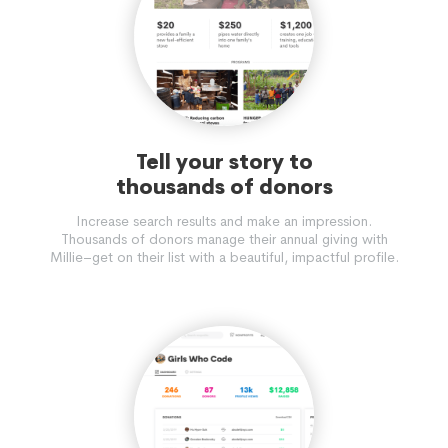
Tell your story to
thousands of donors
Increase search results and make an impression.
Thousands of donors manage their annual giving with
Millie–get on their list with a beautiful, impactful profile.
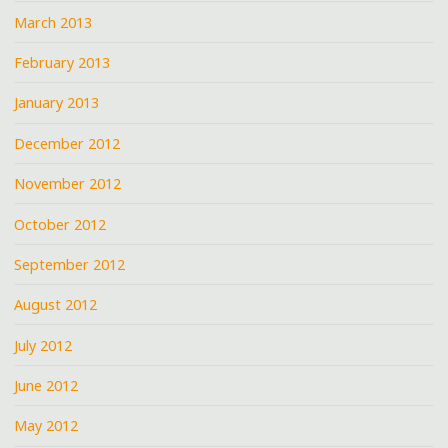
March 2013
February 2013
January 2013
December 2012
November 2012
October 2012
September 2012
August 2012
July 2012
June 2012
May 2012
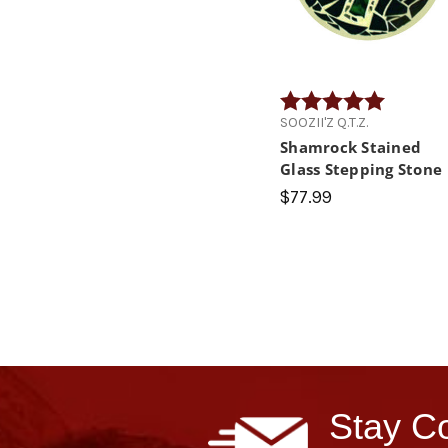
Rating:
5.0 out of
SOOZII'Z Q.T.Z.
Shamrock Stained
Glass Stepping Stone
$77.99
Stay Co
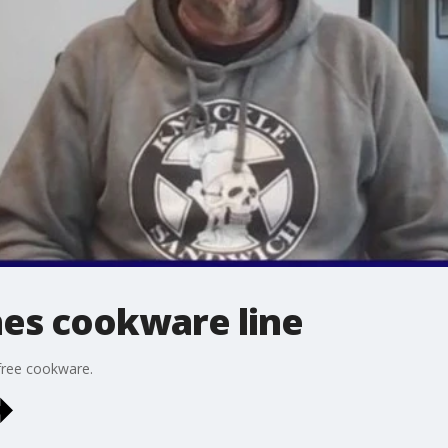
hes cookware line
-free cookware.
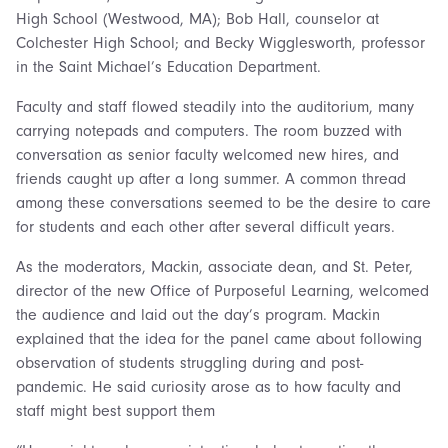
High School (Westwood, MA); Bob Hall, counselor at
Colchester High School; and Becky Wigglesworth, professor
in the Saint Michael’s Education Department.
Faculty and staff flowed steadily into the auditorium, many
carrying notepads and computers. The room buzzed with
conversation as senior faculty welcomed new hires, and
friends caught up after a long summer. A common thread
among these conversations seemed to be the desire to care
for students and each other after several difficult years.
As the moderators, Mackin, associate dean, and St. Peter,
director of the new Office of Purposeful Learning, welcomed
the audience and laid out the day’s program. Mackin
explained that the idea for the panel came about following
observation of students struggling during and post-
pandemic. He said curiosity arose as to how faculty and
staff might best support them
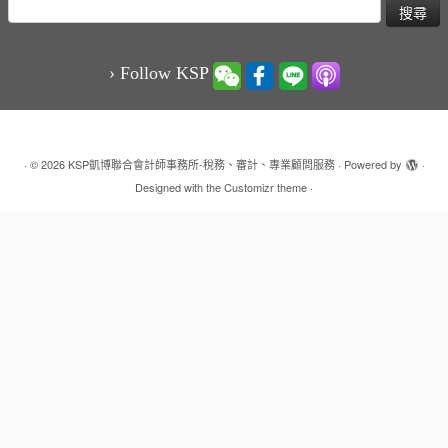
搜
尋
關
鍵
› Follow KSP
字:
·
© 2026
KSP凱博聯合會計師事務所-稅務、審計、專業顧問服務
·
Powered by
·
Designed with the
Customizr theme
·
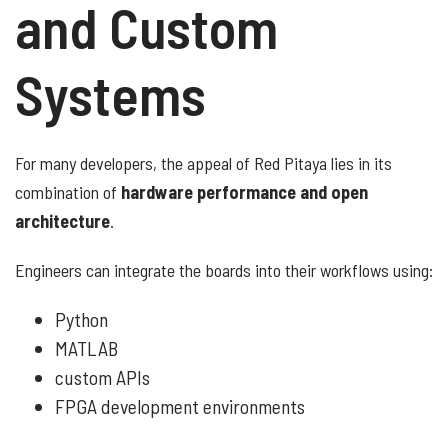
and Custom
Systems
For many developers, the appeal of Red Pitaya lies in its
combination of
hardware performance and open
architecture
.
Engineers can integrate the boards into their workflows using:
Python
MATLAB
custom APIs
FPGA development environments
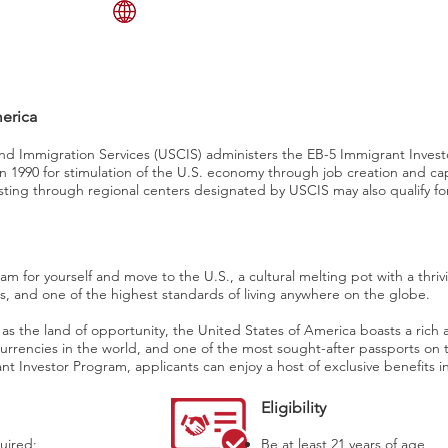
English 82.1%, Spanish 10.7%,
other Indo-European 3.8%, Asian
and Pacific island 2.7%, other 0.7%
merica
and Immigration Services (USCIS) administers the EB-5 Immigrant Inves
n 1990 for stimulation of the U.S. economy through job creation and cap
esting through regional centers designated by USCIS may also qualify for
m for yourself and move to the U.S., a cultural melting pot with a thri
s, and one of the highest standards of living anywhere on the globe.
s the land of opportunity, the United States of America boasts a rich a
currencies in the world, and one of the most sought-after passports on
 Investor Program, applicants can enjoy a host of exclusive benefits i
Eligibility
uired;
Be at least 21 years of age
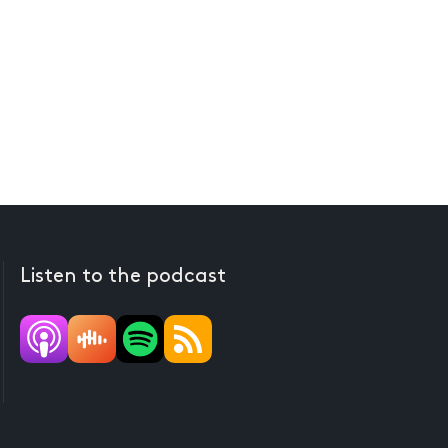
Listen to the podcast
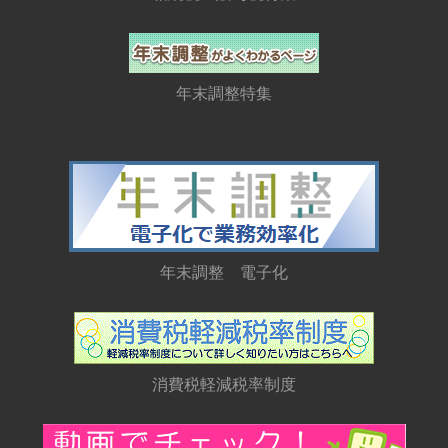
年末調整特集
年末調整 電子化
消費税軽減税率制度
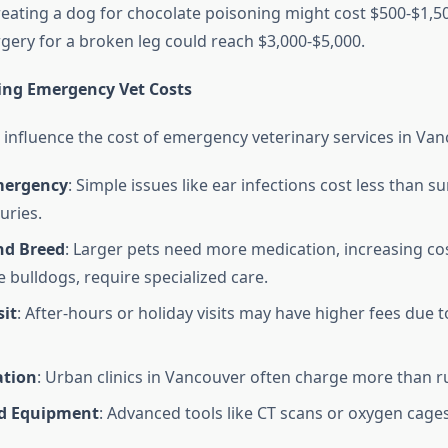
reating a dog for chocolate poisoning might cost $500-$1,50
ery for a broken leg could reach $3,000-$5,000.
ting Emergency Vet Costs
s influence the cost of emergency veterinary services in Van
mergency
: Simple issues like ear infections cost less than su
juries.
nd Breed
: Larger pets need more medication, increasing co
e bulldogs, require specialized care.
sit
: After-hours or holiday visits may have higher fees due t
ation
: Urban clinics in Vancouver often charge more than r
ed Equipment
: Advanced tools like CT scans or oxygen cage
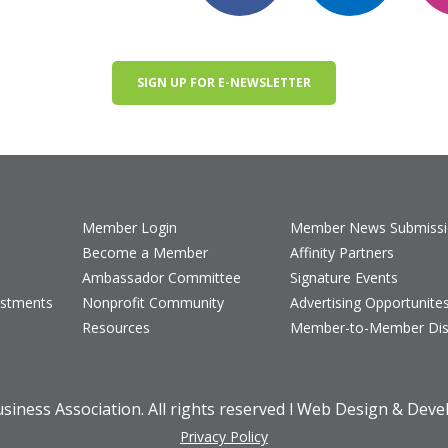
SIGN UP FOR E-NEWSLETTER
Member Login
Member News Submiss
Become a Member
Affinity Partners
Ambassador Committee
Signature Events
estments
Nonprofit Community
Advertising Opportunite
Resources
Member-to-Member Dis
iness Association. All rights reserved l Web Design & Dev
Privacy Policy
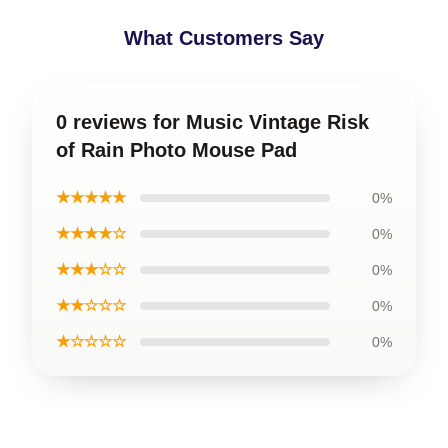
What Customers Say
0 reviews for Music Vintage Risk
of Rain Photo Mouse Pad
★★★★★
0%
★★★★☆
0%
★★★☆☆
0%
★★☆☆☆
0%
★☆☆☆☆
0%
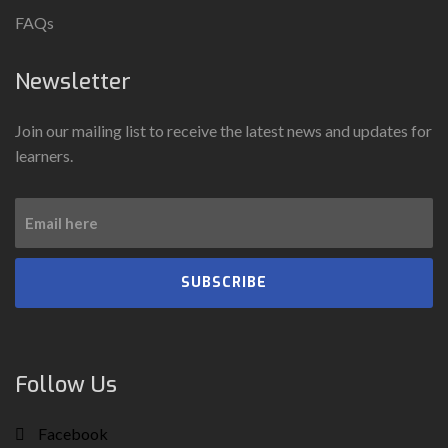
FAQs
Newsletter
Join our mailing list to receive the latest news and updates for
learners.
SUBSCRIBE
Follow Us
Facebook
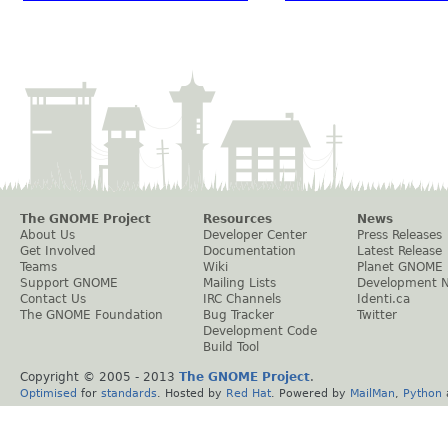
The GNOME Project
Resources
News
About Us
Developer Center
Press Releases
Get Involved
Documentation
Latest Release
Teams
Wiki
Planet GNOME
Support GNOME
Mailing Lists
Development 
Contact Us
IRC Channels
Identi.ca
The GNOME Foundation
Bug Tracker
Twitter
Development Code
Build Tool
Copyright © 2005 - 2013
The GNOME Project
.
Optimised
for
standards
. Hosted by
Red Hat
. Powered by
MailMan
,
Python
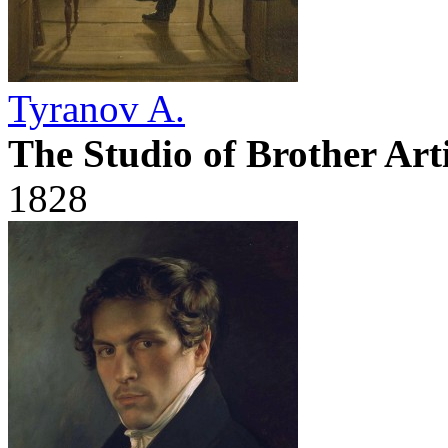
Tyranov A.
The Studio of Brother Art
1828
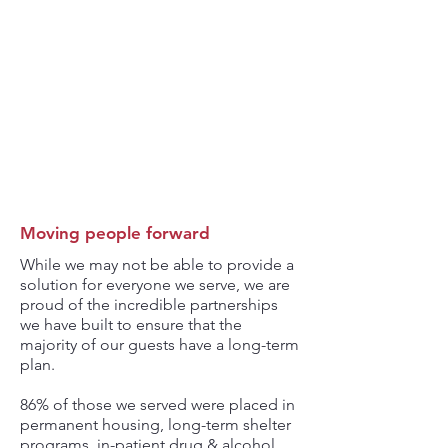
86%
HOUSED
IN LONG-TERM
SHELTER
OR PERMANENT
HOUSING
Moving people forward
While we may not be able to provide a
solution for everyone we serve, we are
proud of the incredible partnerships
we have built to ensure that the
majority of our guests have a long-term
plan.
86% of those we served were placed in
permanent housing, long-term shelter
programs, in-patient drug & alcohol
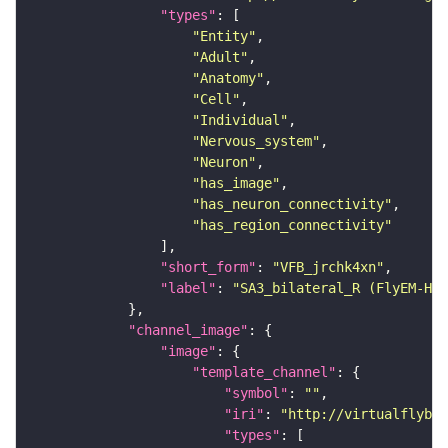
"types"
"Entity"
"Adult"
"Anatomy"
"Cell"
"Individual"
"Nervous_system"
"Neuron"
"has_image"
"has_neuron_connectivity"
"has_region_connectivity"
"short_form"
: 
"VFB_jrchk4xn"
"label"
: 
"SA3_bilateral_R (FlyEM-HB:
"channel_image"
"image"
"template_channel"
"symbol"
: 
""
"iri"
: 
"http://virtualflybra
"types"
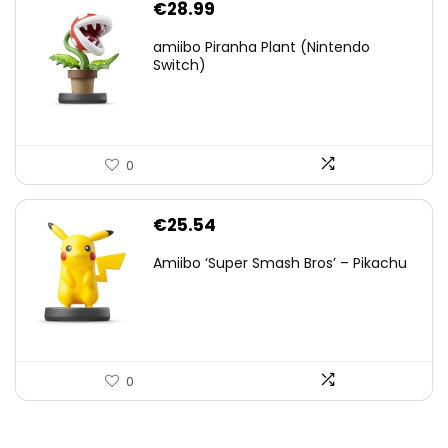
€
28.99
amiibo Piranha Plant (Nintendo
Switch)
0
€
25.54
Amiibo ‘Super Smash Bros’ – Pikachu
0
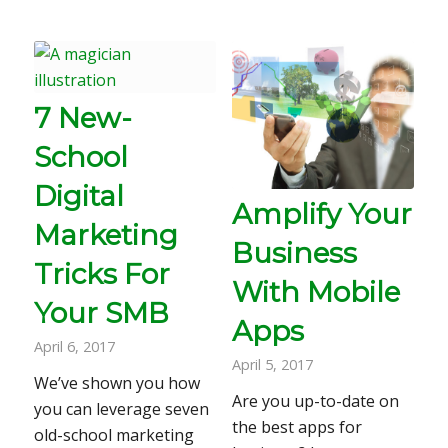
7 New-
School
Digital
Amplify Your
Marketing
Business
Tricks For
With Mobile
Your SMB
Apps
April 6, 2017
April 5, 2017
We’ve shown you how
Are you up-to-date on
you can leverage seven
the best apps for
old-school marketing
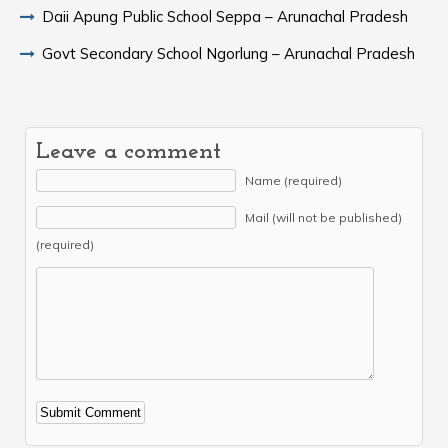
Daii Apung Public School Seppa – Arunachal Pradesh
Govt Secondary School Ngorlung – Arunachal Pradesh
Leave a comment
Name (required)
Mail (will not be published)
(required)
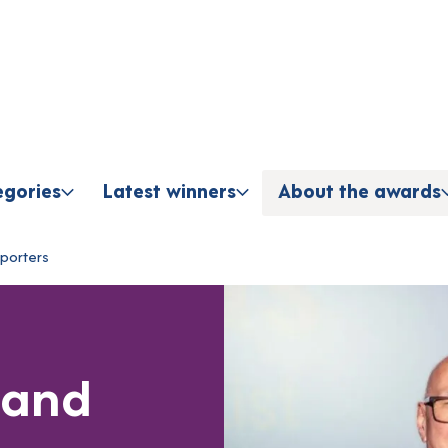
Skip to content
egories
Latest winners
About the awards
porters
 and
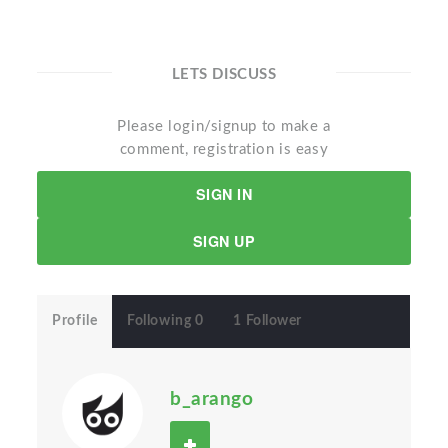
LETS DISCUSS
Please login/signup to make a
comment, registration is easy
SIGN IN
SIGN UP
Profile
Following 0
1 Follower
b_arango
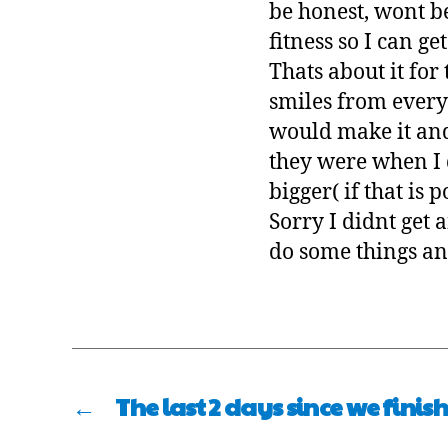
be honest, wont b
fitness so I can ge
Thats about it for
smiles from every
would make it and 
they were when I d
bigger( if that is
Sorry I didnt get 
do some things an
←
The last 2 days since we finis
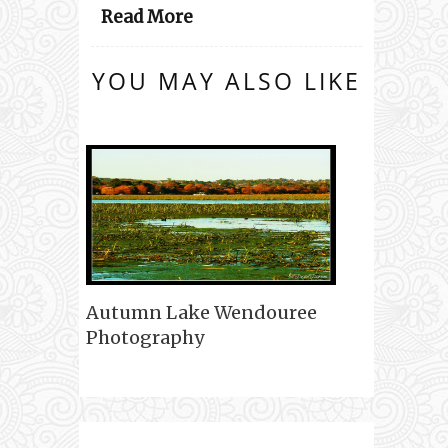
Read More
YOU MAY ALSO LIKE
Autumn Lake Wendouree
Photography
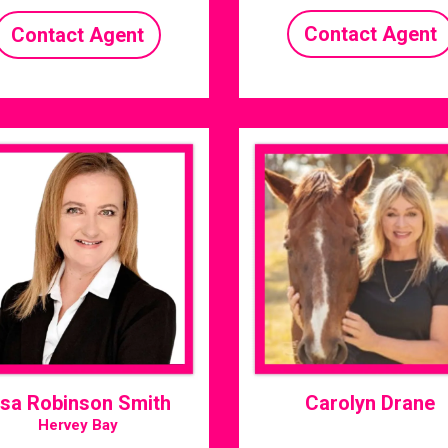
Contact Agent
Contact Agent
isa Robinson Smith
Carolyn Drane
Hervey Bay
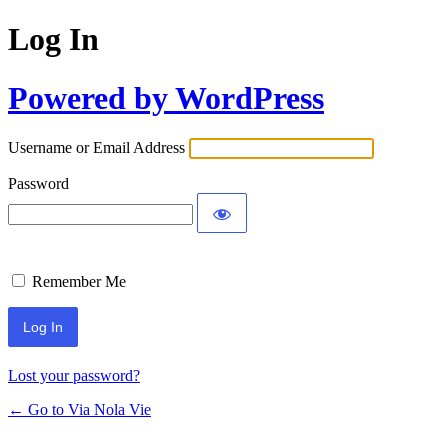
Log In
Powered by WordPress
Username or Email Address
Password
Remember Me
Lost your password?
← Go to Via Nola Vie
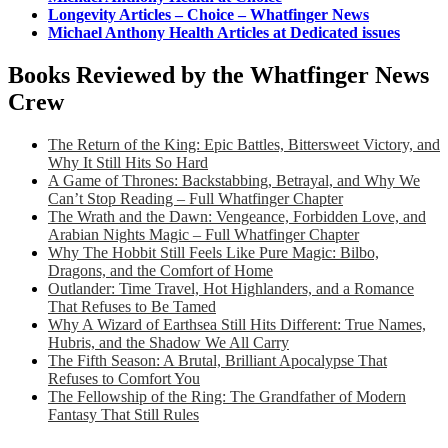
Longevity Articles – Choice – Whatfinger News
Michael Anthony Health Articles at Dedicated issues
Books Reviewed by the Whatfinger News
Crew
The Return of the King: Epic Battles, Bittersweet Victory, and
Why It Still Hits So Hard
A Game of Thrones: Backstabbing, Betrayal, and Why We
Can’t Stop Reading – Full Whatfinger Chapter
The Wrath and the Dawn: Vengeance, Forbidden Love, and
Arabian Nights Magic – Full Whatfinger Chapter
Why The Hobbit Still Feels Like Pure Magic: Bilbo,
Dragons, and the Comfort of Home
Outlander: Time Travel, Hot Highlanders, and a Romance
That Refuses to Be Tamed
Why A Wizard of Earthsea Still Hits Different: True Names,
Hubris, and the Shadow We All Carry
The Fifth Season: A Brutal, Brilliant Apocalypse That
Refuses to Comfort You
The Fellowship of the Ring: The Grandfather of Modern
Fantasy That Still Rules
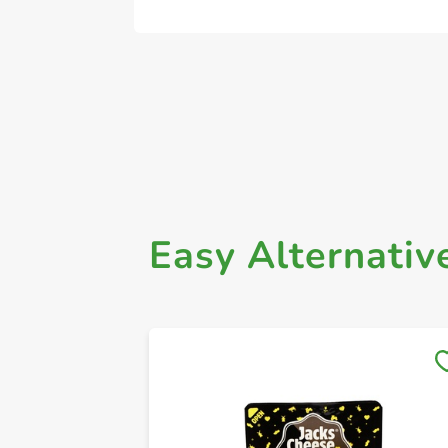
Easy Alternativ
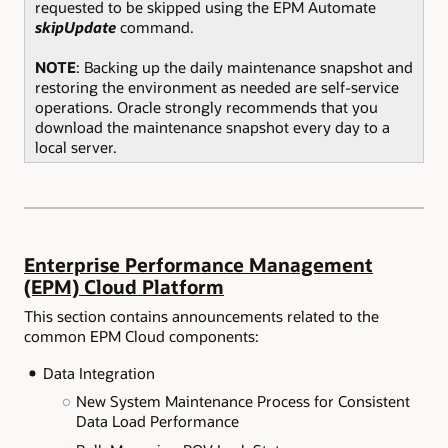
requested to be skipped using the EPM Automate
skipUpdate
command.
NOTE
: Backing up the daily maintenance snapshot and
restoring the environment as needed are self-service
operations. Oracle strongly recommends that you
download the maintenance snapshot every day to a
local server.
Enterprise Performance Management
(EPM) Cloud Platform
This section contains announcements related to the
common EPM Cloud components:
Data Integration
New System Maintenance Process for Consistent
Data Load Performance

* * * * * * *

• What is being asked:
Identify every line of the items above that contains the word "comment", and copy each such line. Treat case as significant.

• Answer space:
Leave a comment
comment, registration is easy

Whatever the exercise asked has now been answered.